───── 待审文本 ─────

爬虫实战记录——requests与scrapy中IP池的建立与使用（及scrapy代理中间件详解、重写代理中间件等）

最新推荐文章于 2024-07-28 15:46:11 发布

PeryeLee

最新推荐文章于 2024-07-28 15:46:11 发布

阅读量835

点赞数

分类专栏：爬虫文章标签： python 大数据中间件

本文链接：https://blog.csdn.net/weixin_43930363/article/details/104608643

版权

爬虫专栏收录该内容

3 篇文章 0 订阅

订阅专栏

获取免费代理IP

这一部分中，我希望获取一些主流代理网站的免费IP供我个人使用。由于免费IP可用性相对私密代理较差，因此我希望在获取到代理后进行进行可用性的校验，并将可用IP保存至本地。同时，我希望可以对IP列表进行更新。

所需模块

import requests
from lxml import etree

import time
import datetime
import random

import os
from pathlib import Path

IP地址探测

下面编写IPDetector类，这个类中的方法用于将IP地址保存在本地，并在本地文件中标识获取IP的网站和日期。（其中IPValidator为有效性检验类，将在下一节贴出）。

class IPDetector:
    """
    IP地址探测类
    
    """

    @staticmethod
    def detector_of_xicidaili():

        # 西刺代理IP列表页URL
        url = 'https://www.xicidaili.com/nn/'

        # 创建文件流
        fp = open(os.path.dirname(__file__) + '/IP_pool_cache/IP-xicidaili-' + str(datetime.date.today()) +
                  '.txt', 'w', encoding='utf-8')

        # 获取前9页IP地址
        for i in range(1, 10):

            # 请求
            with requests.get(url + str(i)) as response:

                # 若请求错误则跳出循环访问下一页
                if response.status_code != 200:
                    continue

                # 解析为xml树
                html = etree.HTML(response.content)

                # 从第二个tr标签开始遍历
                j = 2
                while True:

                    # 直到不能找到元素时停止
                    if not html.xpath('//*[@id="ip_list"]/tr[%d]/td[2]' % j):
                        break

                    ip = html.xpath('//*[@id="ip_list"]/tr[%d]/td[2]/text()' % j)[0]

                    port = html.xpath('//*[@id="ip_list"]/tr[%d]/td[3]/text()' % j)[0]

                    # 检验IP有效性
                    if IPValidator.validate(ip, port):
                        fp.write(ip + ':' + port)
                        fp.write('\n')

                    j += 1

        # 关闭文件流
        fp.close()

───── 待用数据 ─────

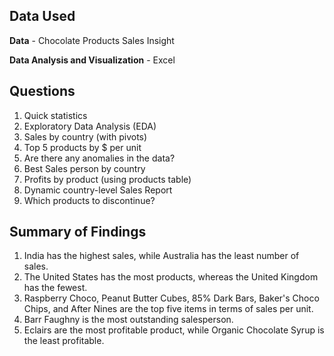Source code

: ## Data Used

**Data** - Chocolate Products Sales Insight

**Data Analysis and Visualization** - Excel

## Questions
1. Quick statistics
2. Exploratory Data Analysis (EDA)
3. Sales by country (with pivots)
4. Top 5 products by $ per unit
5. Are there any anomalies in the data?
6. Best Sales person by country
7. Profits by product (using products table)
8. Dynamic country-level Sales Report
9. Which products to discontinue?

## Summary of Findings
1. India has the highest sales, while Australia has the least number of sales.
2. The United States has the most products, whereas the United Kingdom has the fewest.
3. Raspberry Choco, Peanut Butter Cubes, 85% Dark Bars, Baker's Choco Chips, and After Nines are the top five items in terms of sales per unit.
4. Barr Faughny is the most outstanding salesperson.
5. Eclairs are the most profitable product, while Organic Chocolate Syrup is the least profitable.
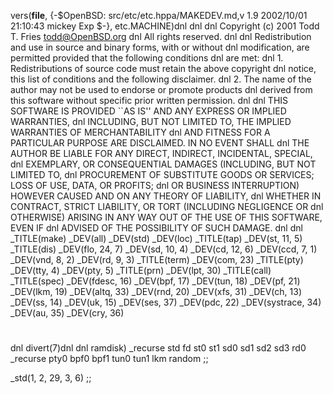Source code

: vers(__file__,
	{-$OpenBSD: src/etc/etc.hppa/MAKEDEV.md,v 1.9 2002/10/01 21:10:43 mickey Exp $-},
etc.MACHINE)dnl
dnl
dnl Copyright (c) 2001 Todd T. Fries <todd@OpenBSD.org>
dnl All rights reserved.
dnl
dnl Redistribution and use in source and binary forms, with or without
dnl modification, are permitted provided that the following conditions
dnl are met:
dnl 1. Redistributions of source code must retain the above copyright
dnl    notice, this list of conditions and the following disclaimer.
dnl 2. The name of the author may not be used to endorse or promote products
dnl    derived from this software without specific prior written permission.
dnl
dnl THIS SOFTWARE IS PROVIDED ``AS IS'' AND ANY EXPRESS OR IMPLIED WARRANTIES,
dnl INCLUDING, BUT NOT LIMITED TO, THE IMPLIED WARRANTIES OF MERCHANTABILITY
dnl AND FITNESS FOR A PARTICULAR PURPOSE ARE DISCLAIMED.  IN NO EVENT SHALL
dnl THE AUTHOR BE LIABLE FOR ANY DIRECT, INDIRECT, INCIDENTAL, SPECIAL,
dnl EXEMPLARY, OR CONSEQUENTIAL DAMAGES (INCLUDING, BUT NOT LIMITED TO,
dnl PROCUREMENT OF SUBSTITUTE GOODS OR SERVICES; LOSS OF USE, DATA, OR PROFITS;
dnl OR BUSINESS INTERRUPTION) HOWEVER CAUSED AND ON ANY THEORY OF LIABILITY,
dnl WHETHER IN CONTRACT, STRICT LIABILITY, OR TORT (INCLUDING NEGLIGENCE OR
dnl OTHERWISE) ARISING IN ANY WAY OUT OF THE USE OF THIS SOFTWARE, EVEN IF
dnl ADVISED OF THE POSSIBILITY OF SUCH DAMAGE.
dnl
dnl
_TITLE(make)
_DEV(all)
_DEV(std)
_DEV(loc)
_TITLE(tap)
_DEV(st, 11, 5)
_TITLE(dis)
_DEV(flo, 24, 7)
_DEV(sd, 10, 4)
_DEV(cd, 12, 6)
_DEV(ccd, 7, 1)
_DEV(vnd, 8, 2)
_DEV(rd, 9, 3)
_TITLE(term)
_DEV(com, 23)
_TITLE(pty)
_DEV(tty, 4)
_DEV(pty, 5)
_TITLE(prn)
_DEV(lpt, 30)
_TITLE(call)
_TITLE(spec)
_DEV(fdesc, 16)
_DEV(bpf, 17)
_DEV(tun, 18)
_DEV(pf, 21)
_DEV(lkm, 19)
_DEV(altq, 33)
_DEV(rnd, 20)
_DEV(xfs, 31)
_DEV(ch, 13)
_DEV(ss, 14)
_DEV(uk, 15)
_DEV(ses, 37)
_DEV(pdc, 22)
_DEV(systrace, 34)
_DEV(au, 35)
_DEV(cry, 36)
#
dnl
divert(7)dnl
dnl
ramdisk)
	_recurse std fd st0 st1 sd0 sd1 sd2 sd3 rd0
	_recurse pty0 bpf0 bpf1 tun0 tun1 lkm random
	;;

_std(1, 2, 29, 3, 6)
	;;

─────

▶ [任务说明]
1/ 请一字不差地打印关于爬虫代理IP的文章中从“# 获取前9页IP地址”开始、一直到“html = etree.HTML(response.content)”为止的部分。
2/ 把条目中从含有“## Data Used”的那一行开始、一直到含有“9. Which products to discontinue?”的那一行为止的各行整理成 Markdown 表格，设“序号”和“内容”两列，首尾两行都计入，空行略去。
上面的文章与条目是彼此独立的两份材料。

▶ [参考解答]
1/
# 获取前9页IP地址
        for i in range(1, 10):

            # 请求
            with requests.get(url + str(i)) as response:

                # 若请求错误则跳出循环访问下一页
                if response.status_code != 200:
                    continue

                # 解析为xml树
                html = etree.HTML(response.content)

2/
| 序号 | 内容 |
|---|---|
| 1 | : ## Data Used |
| 2 | **Data** - Chocolate Products Sales Insight |
| 3 | **Data Analysis and Visualization** - Excel |
| 4 | ## Questions |
| 5 | 1. Quick statistics |
| 6 | 2. Exploratory Data Analysis (EDA) |
| 7 | 3. Sales by country (with pivots) |
| 8 | 4. Top 5 products by $ per unit |
| 9 | 5. Are there any anomalies in the data? |
| 10 | 6. Best Sales person by country |
| 11 | 7. Profits by product (using products table) |
| 12 | 8. Dynamic country-level Sales Report |
| 13 | 9. Which products to discontinue? |